When neurons with GLP1 receptors were turned on, mice showed signs of nausea, and when the neurons were turned off, the nausea behaviors stopped. The team also mapped these nausea-inducing neurons, located outside the blood-brain barrier, which allows them to easily detect toxins in the blood.
“Understanding what receptors are expressed in the area postrema tells us what kinds of pathways may be involved in nausea signaling,” Zhang said.
“One traditional approach to intervene in nausea is to block those signaling pathways using pharmacological inhibitors,” Liberles added.
However, the researchers wondered if there could be another way to reduce nausea—one that focuses instead on inhibitory neurons that suppress excitatory neurons in the area postrema.
An alternative path
In the new study, the researchers explored the structure and function of inhibitory neurons in the area postrema. Mapping these neurons revealed that they form a dense network that connects with nearby excitatory neurons. When the researchers activated these inhibitory neurons, the mice stopped nausea behaviors that are typically caused by excitatory neurons.
Delving deeper, the team identified three types of inhibitory neurons in the area postrema. One of these types expresses a receptor for GIP, a small protein released by the digestive system after eating, stimulating the release of insulin to control blood sugar.
“We were curious whether this population of inhibitory neurons marked by the receptor for GIP could be manipulated to suppress nausea behavior, and how that mechanism works,” Zhang said.
When the researchers used GIP to activate these inhibitory neurons, inhibitory currents prompted by the chemical messenger GABA flowed to nearby excitatory neurons, reducing their activity. On a behavioral level, giving mice GIP to activate these inhibitory neurons eliminated nausea behaviors. On the flip side, when the inhibitory neurons were destroyed, mice continued to show signs of nausea, even after receiving GIP.
Because mice don’t vomit, Zhang noted, the study relied on observing the presence of behaviors suggestive of nausea, such as avoiding toxic substances.
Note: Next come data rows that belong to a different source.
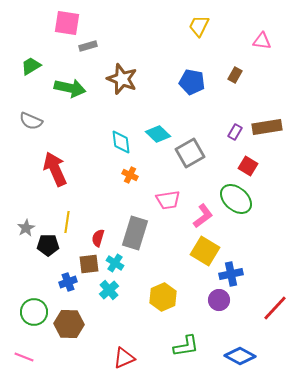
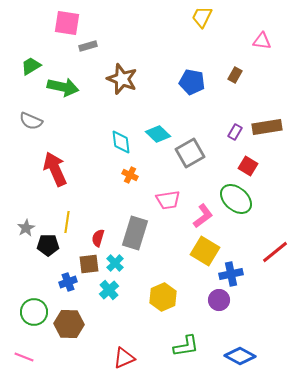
yellow trapezoid at (199, 26): moved 3 px right, 9 px up
green arrow at (70, 88): moved 7 px left, 1 px up
cyan cross at (115, 263): rotated 12 degrees clockwise
red line at (275, 308): moved 56 px up; rotated 8 degrees clockwise
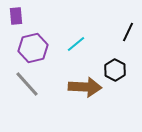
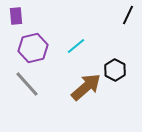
black line: moved 17 px up
cyan line: moved 2 px down
brown arrow: moved 1 px right; rotated 44 degrees counterclockwise
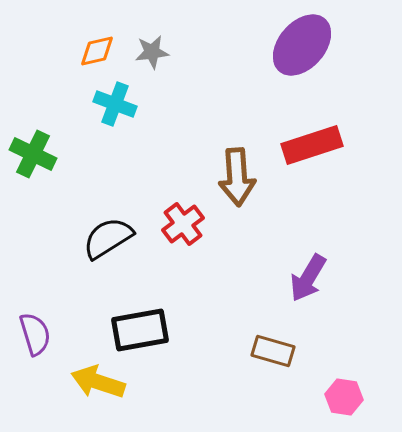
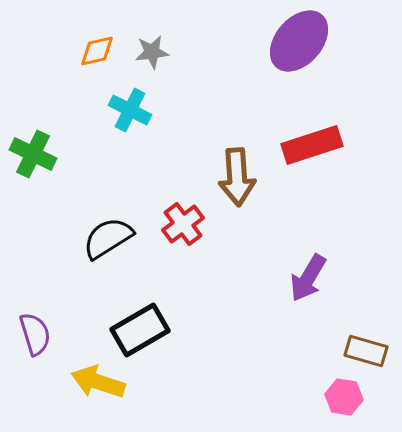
purple ellipse: moved 3 px left, 4 px up
cyan cross: moved 15 px right, 6 px down; rotated 6 degrees clockwise
black rectangle: rotated 20 degrees counterclockwise
brown rectangle: moved 93 px right
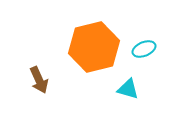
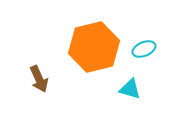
brown arrow: moved 1 px up
cyan triangle: moved 2 px right
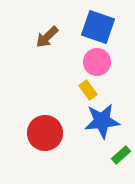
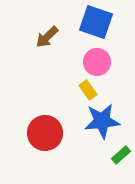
blue square: moved 2 px left, 5 px up
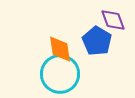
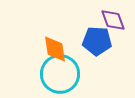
blue pentagon: rotated 28 degrees counterclockwise
orange diamond: moved 5 px left
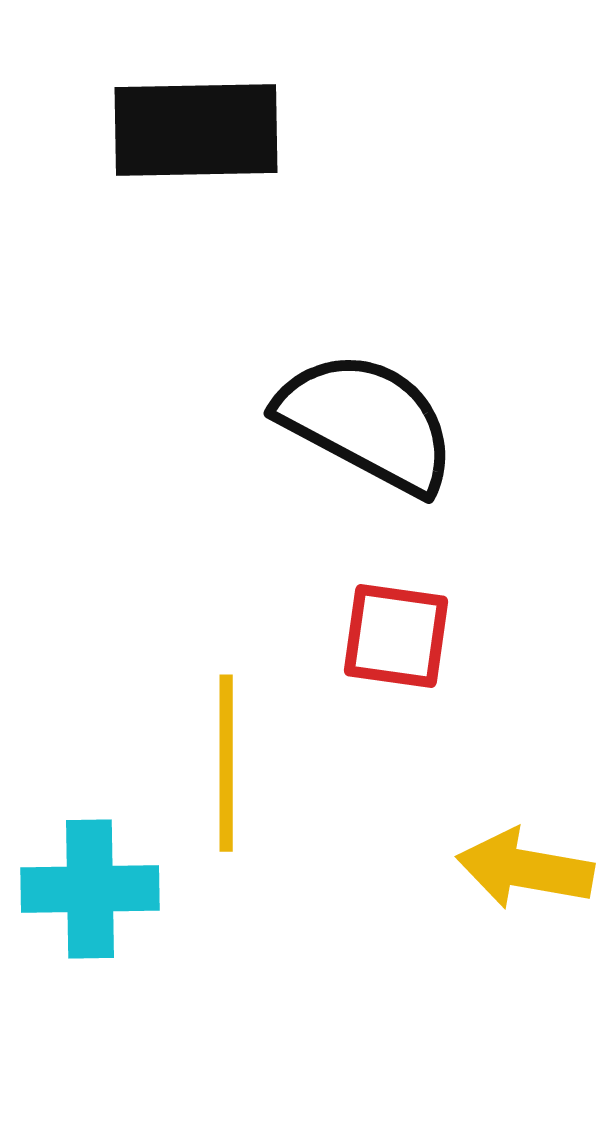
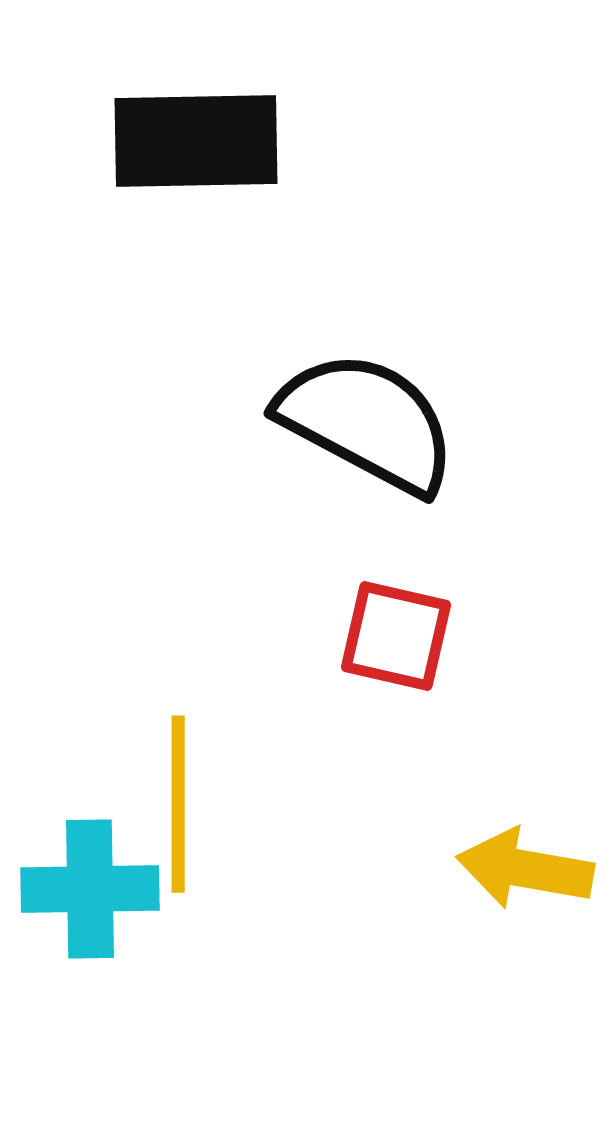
black rectangle: moved 11 px down
red square: rotated 5 degrees clockwise
yellow line: moved 48 px left, 41 px down
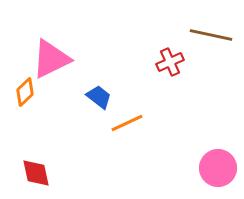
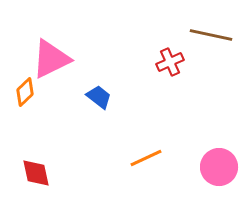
orange line: moved 19 px right, 35 px down
pink circle: moved 1 px right, 1 px up
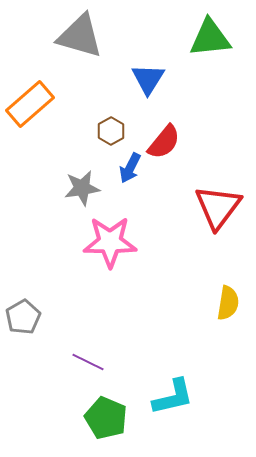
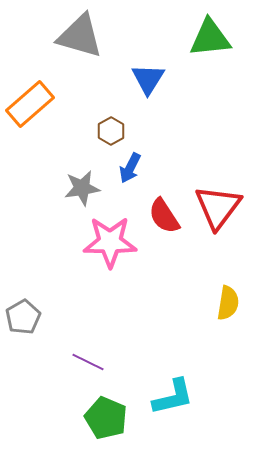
red semicircle: moved 74 px down; rotated 108 degrees clockwise
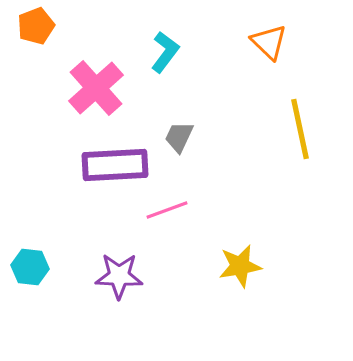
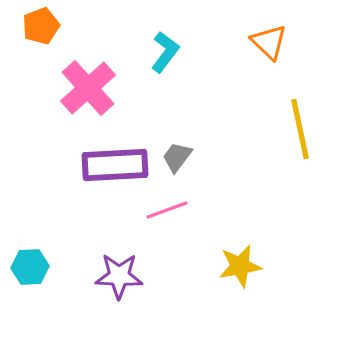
orange pentagon: moved 5 px right
pink cross: moved 8 px left
gray trapezoid: moved 2 px left, 20 px down; rotated 12 degrees clockwise
cyan hexagon: rotated 9 degrees counterclockwise
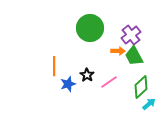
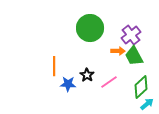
blue star: rotated 21 degrees clockwise
cyan arrow: moved 2 px left
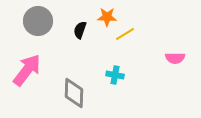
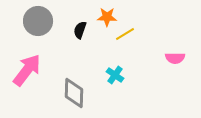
cyan cross: rotated 24 degrees clockwise
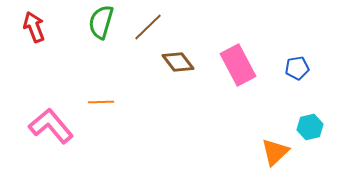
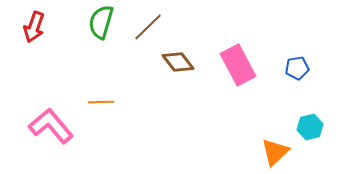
red arrow: rotated 140 degrees counterclockwise
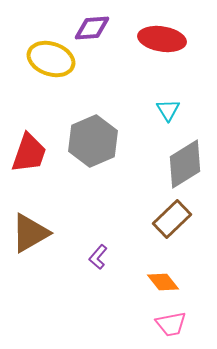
Given that the same brain pathways exist in humans, the researchers say the mechanism is likely conserved.
“By identifying inhibitory neurons that suppress nausea in a pharmacologically accessible brain region, we can simply engage these neurons to counteract nausea responses,” Liberles explained.
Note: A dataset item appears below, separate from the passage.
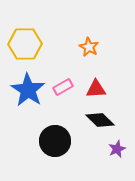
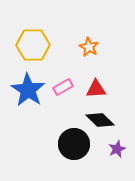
yellow hexagon: moved 8 px right, 1 px down
black circle: moved 19 px right, 3 px down
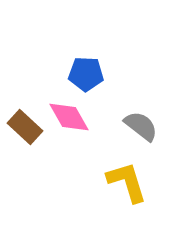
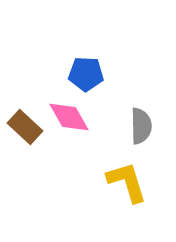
gray semicircle: rotated 51 degrees clockwise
“The brain stem inhibitory neurons in the area postrema are potentially a great clinical target for anti-nausea drug development,” Zhang added. “It's definitely a new strategy for developing anti-nausea treatments.”
GIP is already being studied as a potential treatment for nausea, Zhang said. In fact, preliminary research has shown that giving GIP or activating GIP receptors can reduce nausea in animals that do vomit, including ferrets, dogs, and shrews. Scientists are currently working on incorporating GIP into diabetes treatments that target GLP1 receptors, with the goal of decreasing nausea as a side effect.
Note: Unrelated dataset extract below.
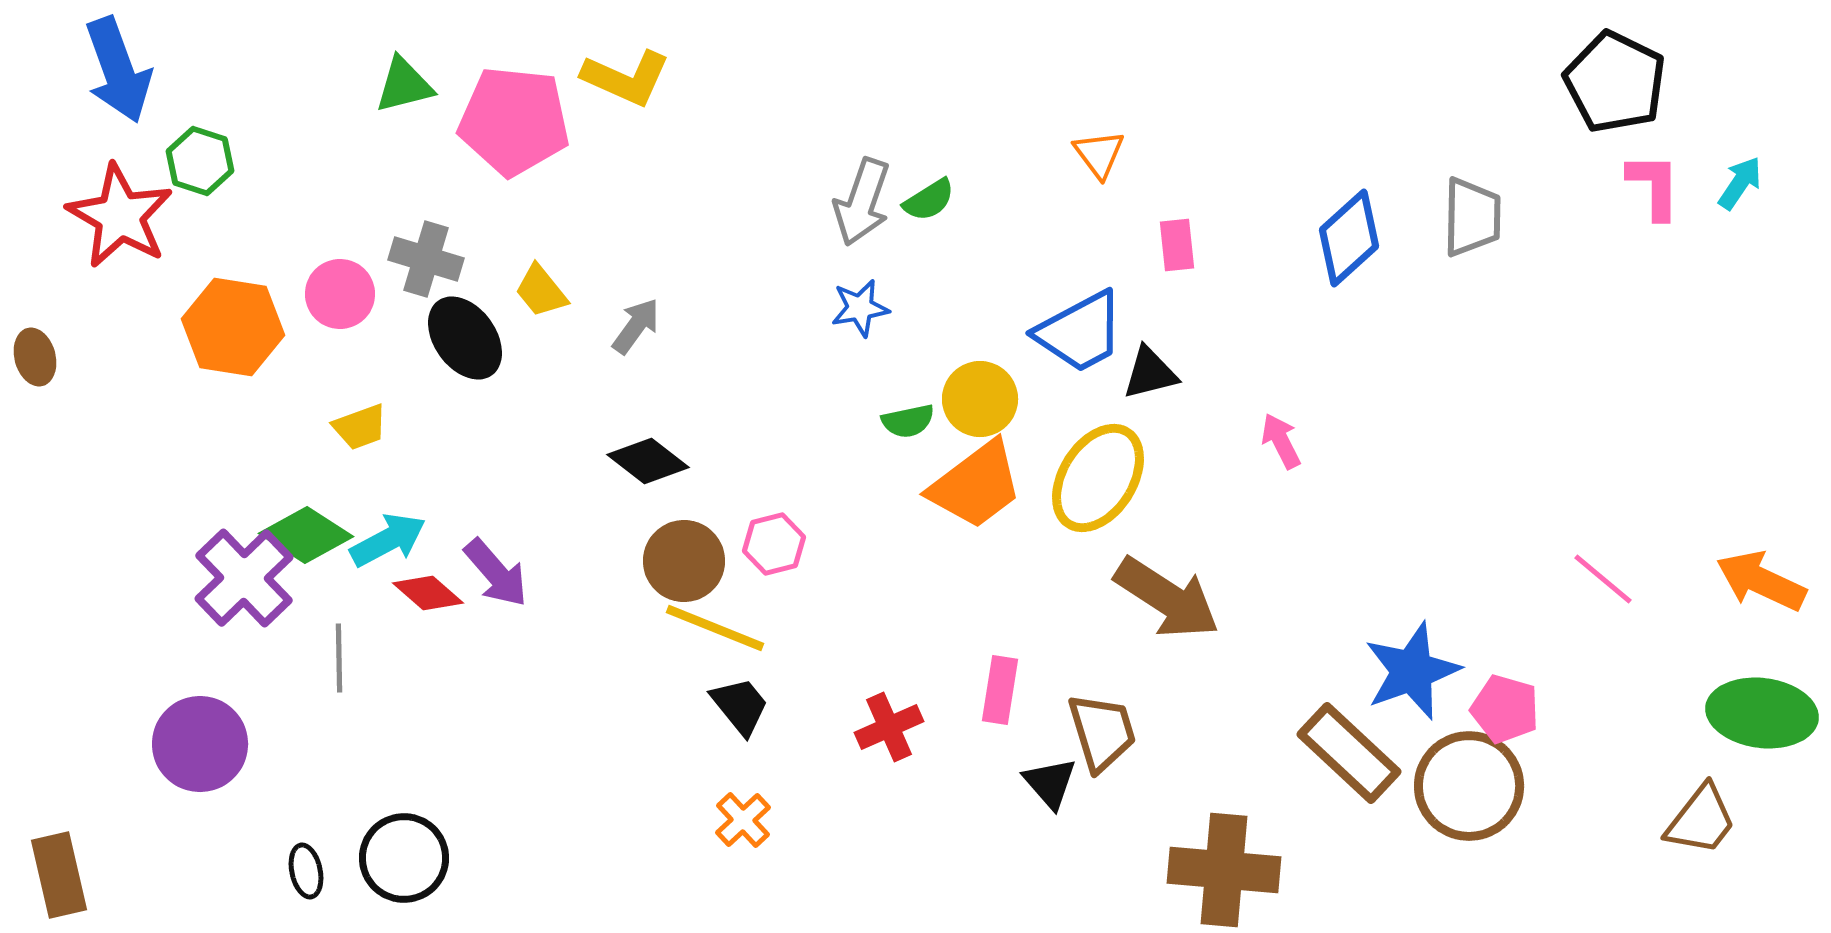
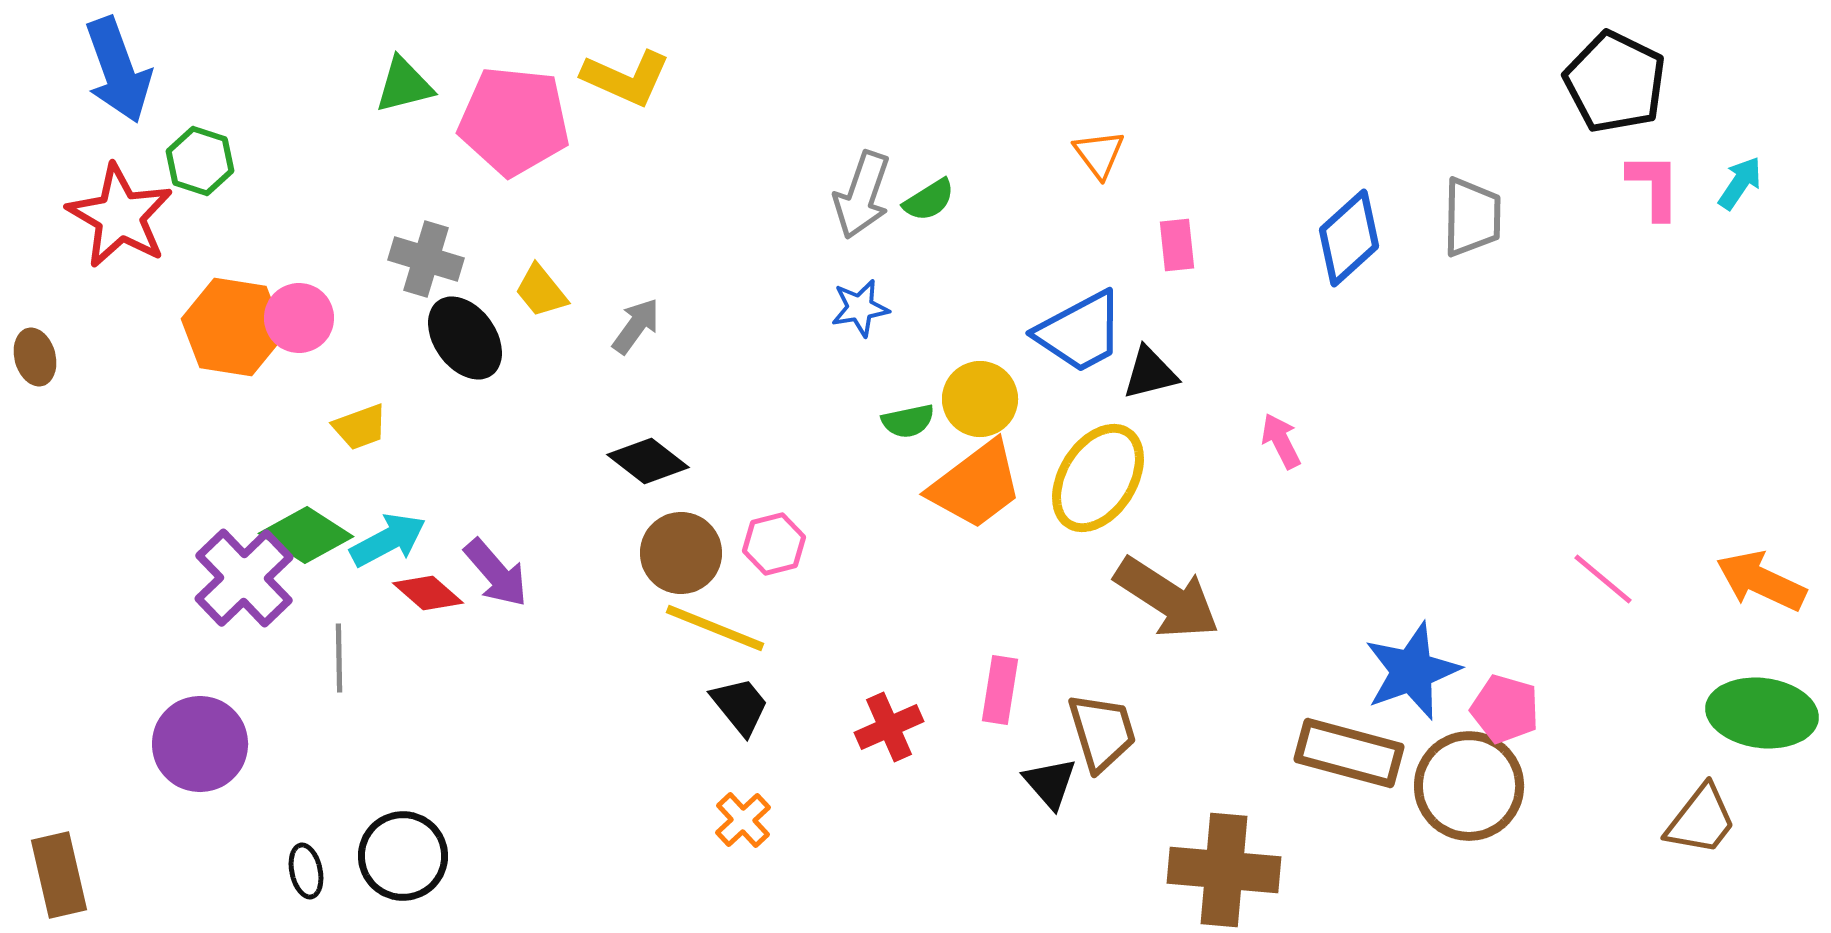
gray arrow at (862, 202): moved 7 px up
pink circle at (340, 294): moved 41 px left, 24 px down
brown circle at (684, 561): moved 3 px left, 8 px up
brown rectangle at (1349, 753): rotated 28 degrees counterclockwise
black circle at (404, 858): moved 1 px left, 2 px up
Zhang and Liberles plan to continue exploring the basic biology of nausea, including how these inhibitory neurons in the brain are naturally activated, and what other brain regions are involved in controlling their activity. The team also wants to investigate additional receptors expressed by inhibitory neurons, and the various signaling factors that engage them.
“Because there are different ways to trigger nausea, there are probably different receptors and signaling factors involved that could be used as drug targets to suppress nausea.” Zhang said. “We want to know more about the various nausea mechanisms so that we can develop even better treatment strategies that are tailored to specific conditions.”
The research was supported by the NIH (R01 NS122767; DP1 AT009497; R01 DK103703, the Medical Research Council-UK (MRC_MC_UU_12012/3) and the Wellcome Trust (106263/Z/14/Z).
Additional authors include Lindsay Vincelette of HMS and Howard Hughes Medical Institute and Frank Reimann of Wellcome Trust.